GR 179593; (September, 2011) (Digest)
G.R. No. 179593; September 14, 2011
UNIVERSITY OF THE EAST, Petitioner, vs. UNIVERSITY OF THE EAST EMPLOYEES’ ASSOCIATION, Respondent.
FACTS
Petitioner University of the East (UE) is an educational institution, and respondent University of the East Employees’ Association (UEEA) is a duly registered labor union of its rank-and-file employees. Prior to school year (SY) 1983-1984, the distribution of the 70% incremental proceeds from tuition fee increases, as mandated by Presidential Decree No. 451 (P.D. No. 451), as amended, was based on the average number of academic and non-academic personnel. This distribution scheme was formalized in a Tripartite Agreement dated October 18, 1983, signed by UE management, the faculty association, and UEEA. Starting SY 1994-1995, UE changed the distribution formula to a percentage-of-salary basis.
UEEA, through its president, objected to this new scheme in a letter dated December 22, 1994, sent to the UE President. UEEA argued that the change was a unilateral departure from the long-standing practice of equal sharing based on a tripartite agreement, which it claimed was incorporated into their Collective Bargaining Agreement (CBA). UEEA sent a follow-up letter on February 23, 1995, requesting a tripartite conference. A tripartite meeting was held on June 19, 1995, where it was agreed that the distribution for SY 1994-1995 would be based on a percentage of salary (9.96% of salaries as of May 31, 1994). Minutes of this meeting were signed by attending UEEA officers.

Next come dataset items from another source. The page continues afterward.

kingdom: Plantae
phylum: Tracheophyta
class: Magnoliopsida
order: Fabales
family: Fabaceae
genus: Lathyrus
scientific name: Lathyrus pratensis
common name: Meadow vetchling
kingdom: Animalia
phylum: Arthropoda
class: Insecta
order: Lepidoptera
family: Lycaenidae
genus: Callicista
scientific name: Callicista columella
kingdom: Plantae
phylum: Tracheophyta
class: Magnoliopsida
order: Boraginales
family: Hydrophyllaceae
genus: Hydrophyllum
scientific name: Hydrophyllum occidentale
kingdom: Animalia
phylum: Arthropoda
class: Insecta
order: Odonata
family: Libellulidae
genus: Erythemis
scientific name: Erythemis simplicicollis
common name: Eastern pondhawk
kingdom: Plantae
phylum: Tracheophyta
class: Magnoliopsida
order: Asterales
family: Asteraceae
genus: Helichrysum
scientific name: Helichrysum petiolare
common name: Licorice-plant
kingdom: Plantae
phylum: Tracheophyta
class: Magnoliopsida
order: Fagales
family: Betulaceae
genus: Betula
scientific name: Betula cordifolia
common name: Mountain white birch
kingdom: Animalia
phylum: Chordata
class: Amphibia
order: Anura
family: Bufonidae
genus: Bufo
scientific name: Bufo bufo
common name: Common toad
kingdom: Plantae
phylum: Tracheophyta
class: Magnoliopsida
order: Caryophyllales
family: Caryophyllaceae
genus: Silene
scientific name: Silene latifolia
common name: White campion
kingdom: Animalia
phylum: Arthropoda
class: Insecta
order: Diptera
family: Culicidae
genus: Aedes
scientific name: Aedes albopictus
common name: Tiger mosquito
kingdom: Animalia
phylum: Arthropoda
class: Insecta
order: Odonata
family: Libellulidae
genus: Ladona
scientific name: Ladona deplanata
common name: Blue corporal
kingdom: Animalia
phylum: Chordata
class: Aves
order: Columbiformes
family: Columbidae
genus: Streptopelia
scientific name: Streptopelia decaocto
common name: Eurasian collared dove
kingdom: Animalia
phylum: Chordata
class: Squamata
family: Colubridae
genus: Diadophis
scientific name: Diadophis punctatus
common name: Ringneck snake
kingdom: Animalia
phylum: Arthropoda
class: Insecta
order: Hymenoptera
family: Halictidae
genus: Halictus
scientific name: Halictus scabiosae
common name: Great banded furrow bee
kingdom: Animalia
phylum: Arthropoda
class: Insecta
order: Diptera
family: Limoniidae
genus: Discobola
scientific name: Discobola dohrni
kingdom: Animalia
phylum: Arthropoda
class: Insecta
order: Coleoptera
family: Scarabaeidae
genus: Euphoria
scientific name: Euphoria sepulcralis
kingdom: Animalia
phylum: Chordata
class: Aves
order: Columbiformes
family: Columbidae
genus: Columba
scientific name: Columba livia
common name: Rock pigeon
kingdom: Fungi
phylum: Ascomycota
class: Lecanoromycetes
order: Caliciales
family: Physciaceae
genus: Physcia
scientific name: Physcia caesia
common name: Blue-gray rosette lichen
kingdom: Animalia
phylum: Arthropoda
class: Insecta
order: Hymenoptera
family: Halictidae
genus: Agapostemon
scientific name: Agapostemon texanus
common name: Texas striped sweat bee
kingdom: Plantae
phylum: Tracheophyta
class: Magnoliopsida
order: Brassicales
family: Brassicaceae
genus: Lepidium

On April 27, 1999, UEEA filed a complaint with the National Labor Relations Commission (NLRC) against UE for non-payment/underpayment of the rank-and-file employees’ share of the tuition fee increases under P.D. No. 451 and Republic Act No. 6728. UEEA alleged that the percentage-based scheme, implemented starting SY 1994-1995, reduced the shares of rank-and-file employees while increasing those of management, and was done arbitrarily and unilaterally. UE countered that the change was not unilateral, as it was discussed and agreed upon in the June 19, 1995 tripartite meeting, and that UEEA’s claim was barred by prescription.
The Labor Arbiter ruled in favor of UEEA, ordering UE to pay its members a specific sum representing the alleged underpayments from SY 1994-1995 to May 31, 2002. The NLRC reversed this decision. The Court of Appeals (CA) then set aside the NLRC’s ruling, reinstating the Labor Arbiter’s decision. UE elevated the case to the Supreme Court via a petition for review.
ISSUE
Whether the Court of Appeals erred in ruling that UE unilaterally changed the distribution scheme for the 70% incremental tuition fee proceeds, thereby violating the law and the existing CBA with UEEA.
RULING
The Supreme Court DENIED the petition and AFFIRMED the Decision of the Court of Appeals. The Court held that the change in the distribution scheme from an equal-sharing basis (per the 1983 Tripartite Agreement) to a percentage-of-salary basis was a unilateral act by UE that violated the existing Collective Bargaining Agreement (CBA).
The Court found that the equal-sharing scheme had ripened into a company practice, which under Article 100 of the Labor Code, cannot be unilaterally withdrawn or diminished by the employer. This practice was also incorporated into the CBA between UE and UEEA through a “maintenance of benefits” clause (Article XX, Section 5), which stated that UE agreed to continue implementing all benefits enjoyed by employees not embodied in the CBA, provided they were not inconsistent with its provisions or the Labor Code. The 1983 Tripartite Agreement, which established the equal-sharing scheme, constituted such a benefit.
The Court rejected UE’s argument that the June 19, 1995 tripartite meeting constituted consent or ratification by UEEA. The minutes of that meeting merely recorded an agreement on the percentage (9.96%) for that specific school year, but did not establish UEEA’s consent to a permanent, fundamental change from the equal-sharing principle to a salary-based formula. UEEA’s subsequent acceptance of benefits under the new scheme did not constitute estoppel, as it was done under protest to mitigate losses, and the union consistently and formally objected to the change from the outset.
Furthermore, the Court ruled that UEEA’s money claim had not prescribed. The cause of action accrued from the date of each underpayment (every payday), and the complaint filed in 1999 was within the three-year prescriptive period for claims dating back to 1996. Claims prior to 1996 were deemed waived due to prescription.
Finally, the Court emphasized that while Republic Act No. 6728 grants school authorities discretion in distributing the 70% incremental proceeds, this discretion must be exercised within the bounds of law and existing agreements, and cannot be used to unilaterally withdraw benefits that have become part of the CBA or a company practice.